> **Exercise passage**
▽
Single by Zard

from the album Toki no Tsubasa
- Released: October 14, 1999
- Genre: Hip-hop; pop; R&B;
- Label: B-Gram Records
- Songwriter(s): Izumi Sakai, 4D-JAM
- Producer(s): Daiko Nagato

Zard singles chronology
| "Sekai wa Kitto Mirai no Naka" (1999) | "Itai Kurai Kimi ga Afureteiru yo" (1999) | "Kono Namida Hoshi ni Nare" (1999) |

= Itai Kurai Kimi ga Afureteiru yo =

Itai Kurai Kimi ga Afureteiru yo (痛いくらい君があふれているよ)" is the 30th single by Zard, released 14 October 1999 under the B-Gram Records label. This is Zard's last single released in 8 cm CD format. The single opened at #5 rank the first week. It charted for six weeks and sold over 124,000 copies.
△
Stored data entries:
▽
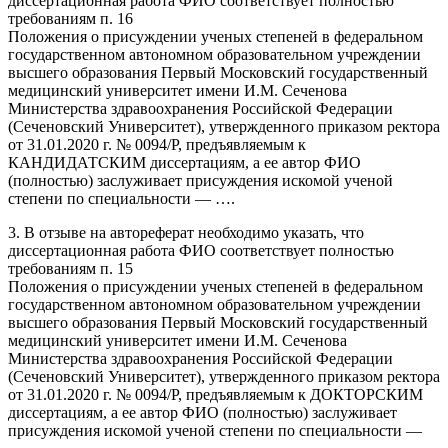
диссертационная работа ФИО соответствует полностью
требованиям
п. 16
Положения о присуждении ученых степеней в федеральном
государственном автономном образовательном учреждении
высшего образования Первый Московский государственный
медицинский университет имени И.М. Сеченова
Министерства здравоохранения Российской Федерации
(Сеченовский Университет), утвержденного приказом ректора
от 31.01.2020 г. № 0094/Р, предъявляемым
к
КАНДИДАТСКИМ диссертациям
, а ее автор ФИО
(полностью) заслуживает присуждения искомой ученой
степени по специальности — ….
3. В отзыве на автореферат необходимо указать, что
диссертационная работа ФИО соответствует полностью
требованиям
п. 15
Положения о присуждении ученых степеней в федеральном
государственном автономном образовательном учреждении
высшего образования Первый Московский государственный
медицинский университет имени И.М. Сеченова
Министерства здравоохранения Российской Федерации
(Сеченовский Университет), утвержденного приказом ректора
от 31.01.2020 г. № 0094/Р, предъявляемым к
ДОКТОРСКИМ
диссертациям
, а ее автор ФИО (полностью) заслуживает
присуждения искомой ученой степени по специальности —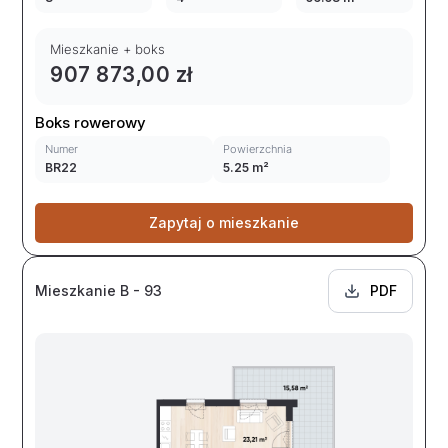
Mieszkanie + boks
907 873,00 zł
Boks rowerowy
Numer
Powierzchnia
BR22
5.25 m²
Zapytaj o mieszkanie
Mieszkanie B - 93
PDF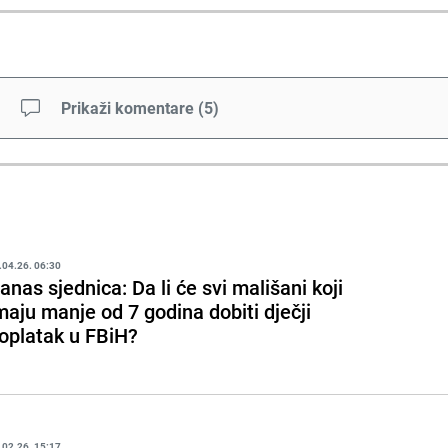
Prikaži komentare
(
5
)
.04.26. 06:30
anas sjednica: Da li će svi mališani koji
maju manje od 7 godina dobiti dječji
oplatak u FBiH?
.02.26. 15:17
△
> **What you need to do**
1. Set down the article on the Zard single from "Zard singles chronology" to "over 124,000 copies.".
2. Summarize the article on the Zard single in two sentences.
3. Write what comes next in the article on the Zard single, picking up after its final sentence.
The records have no role in this exercise.

> **Answers to each task**
1.
Zard singles chronology
| "Sekai wa Kitto Mirai no Naka" (1999) | "Itai Kurai Kimi ga Afureteiru yo" (1999) | "Kono Namida Hoshi ni Nare" (1999) |

= Itai Kurai Kimi ga Afureteiru yo =

Itai Kurai Kimi ga Afureteiru yo (痛いくらい君があふれているよ)" is the 30th single by Zard, released 14 October 1999 under the B-Gram Records label. This is Zard's last single released in 8 cm CD format. The single opened at #5 rank the first week. It charted for six weeks and sold over 124,000 copies.

2. "Itai Kurai Kimi ga Afureteiru yo" is Zard's 30th single, released on October 14, 1999, under the B-Gram Records label, and it was Zard's last single released in 8 cm CD format. It opened at #5 in its first week, charted for six weeks, and sold over 124,000 copies.

3.
==Track list==
All songs are written by Izumi Sakai.
1. Itai Kurai Kimi ga Afureteiru yo (痛いくらい君があふれているよ)
  - composer and arrangement: 4D-JAM
2. Itai Kurai Kimi ga Afureteiru yo (痛いくらい君があふれているよ)(Re-mix)
  - remix: FAST ALVA and ME-YA
3. Itai Kurai Kimi ga Afureteiru yo (痛いくらい君があふれているよ) (original karaoke)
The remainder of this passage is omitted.